Penetapan tersebut tertuang dalam surat pemberitahuan resmi yang ditandatangani oleh Kasat Reskrim Polres Jeneponto, AKP Syahrul Rajabia.
Ketiga tersangka yang ditetapkan masing-masing adalah Suardi alias Ta’to bin H. Saharuddin (31), Kaharuddin alias Kahar bin H. Saharuddin (29), dan Rudi bin H. Saharuddin (24). Mereka diketahui berdomisili di Dusun Goyang, Desa Allu Tarowang, Kecamatan Tarowang, Kabupaten Jeneponto.
Dalam surat yang dikirimkan ke Kejaksaan Negeri Jeneponto, disebutkan bahwa perkara tersebut berawal dari laporan polisi yang masuk pada 10 Juni 2025.
Setelah dilakukan serangkaian penyelidikan, kasus ini dinaikkan ke tahap penyidikan dengan dugaan tindak pidana pengancaman yang terjadi pada 24 Maret 2025 sekitar pukul 18.30 Wita di Dusun Goyang.

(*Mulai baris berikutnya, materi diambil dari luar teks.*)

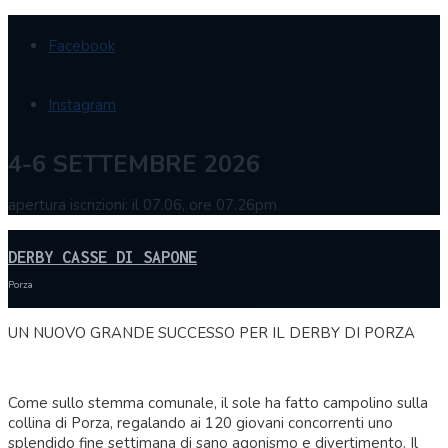
Facebook
Instagram
4-6 SETTEMBRE 2026
apertura iscrizioni: il 07.06, ore 07.26pm
DERBY CASSE DI SAPONE
Porza
UN NUOVO GRANDE SUCCESSO PER IL DERBY DI PORZA
Come sullo stemma comunale, il sole ha fatto campolino sulla
collina di Porza, regalando ai 120 giovani concorrenti uno
splendido fine settimana di sano agonismo e divertimento. Il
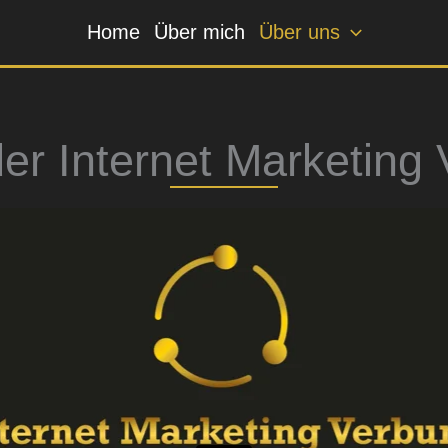
Home
Über mich
Über uns
der Internet Marketing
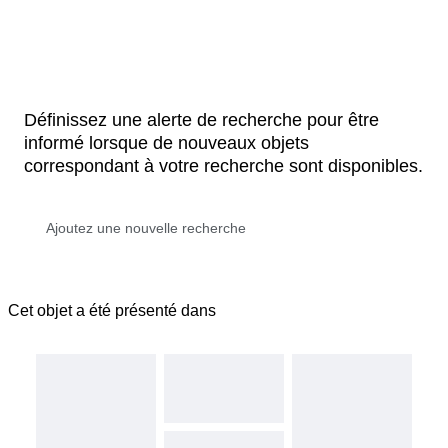
Définissez une alerte de recherche pour être
informé lorsque de nouveaux objets
correspondant à votre recherche sont disponibles.
Cet objet a été présenté dans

Penetapan tersangka dilakukan berdasarkan Surat Ketetapan Nomor: S.Tap/134, 135, dan 136/IX/RES.1.24/2025/Reskrim, masing-masing tertanggal 17 September 2025.

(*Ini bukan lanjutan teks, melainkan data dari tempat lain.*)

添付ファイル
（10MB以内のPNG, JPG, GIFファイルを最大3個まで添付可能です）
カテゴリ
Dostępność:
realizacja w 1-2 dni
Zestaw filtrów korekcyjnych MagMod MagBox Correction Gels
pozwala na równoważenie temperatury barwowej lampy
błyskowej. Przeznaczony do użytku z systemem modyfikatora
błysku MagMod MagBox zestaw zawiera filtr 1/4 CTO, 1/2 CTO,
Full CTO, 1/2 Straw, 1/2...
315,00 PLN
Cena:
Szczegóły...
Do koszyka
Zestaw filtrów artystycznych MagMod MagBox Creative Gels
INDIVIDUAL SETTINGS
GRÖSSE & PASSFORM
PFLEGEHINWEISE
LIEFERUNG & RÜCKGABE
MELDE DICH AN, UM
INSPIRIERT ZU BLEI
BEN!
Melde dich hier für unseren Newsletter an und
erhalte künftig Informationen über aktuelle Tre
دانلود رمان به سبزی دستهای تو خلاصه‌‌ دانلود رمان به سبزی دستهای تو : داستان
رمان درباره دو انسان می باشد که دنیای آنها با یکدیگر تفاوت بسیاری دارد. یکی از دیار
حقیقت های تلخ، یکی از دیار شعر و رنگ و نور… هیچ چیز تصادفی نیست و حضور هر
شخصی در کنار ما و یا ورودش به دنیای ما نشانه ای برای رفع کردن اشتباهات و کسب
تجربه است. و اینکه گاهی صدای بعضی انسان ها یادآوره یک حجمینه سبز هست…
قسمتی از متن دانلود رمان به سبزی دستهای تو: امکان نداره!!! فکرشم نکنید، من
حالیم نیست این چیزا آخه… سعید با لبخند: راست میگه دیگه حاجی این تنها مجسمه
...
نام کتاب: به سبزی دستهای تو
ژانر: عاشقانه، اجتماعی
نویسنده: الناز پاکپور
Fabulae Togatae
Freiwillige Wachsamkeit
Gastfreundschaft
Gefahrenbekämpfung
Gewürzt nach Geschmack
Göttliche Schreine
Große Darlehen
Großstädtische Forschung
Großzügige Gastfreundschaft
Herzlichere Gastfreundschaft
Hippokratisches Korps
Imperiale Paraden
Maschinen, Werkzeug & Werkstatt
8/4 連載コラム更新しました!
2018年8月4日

Kasus ini mengacu pada Pasal 336 ayat (1) kuhpidana subs pasal 335 Ayat (1) ke-1 KUHPidana dan Pasal 2 Ayat (1) UU RI No. 12/Dit/LN No. 78 Tahun 1951 tentang tindak pidana pengancaman.
Polres Jeneponto juga menegaskan bahwa pemberitahuan penetapan tersangka ini merupakan tindak lanjut dari Surat Pemberitahuan Dimulainya Penyidikan (SPDP) yang telah lebih dahulu dikirim ke Kejaksaan Negeri Jeneponto pada 4 September 2025.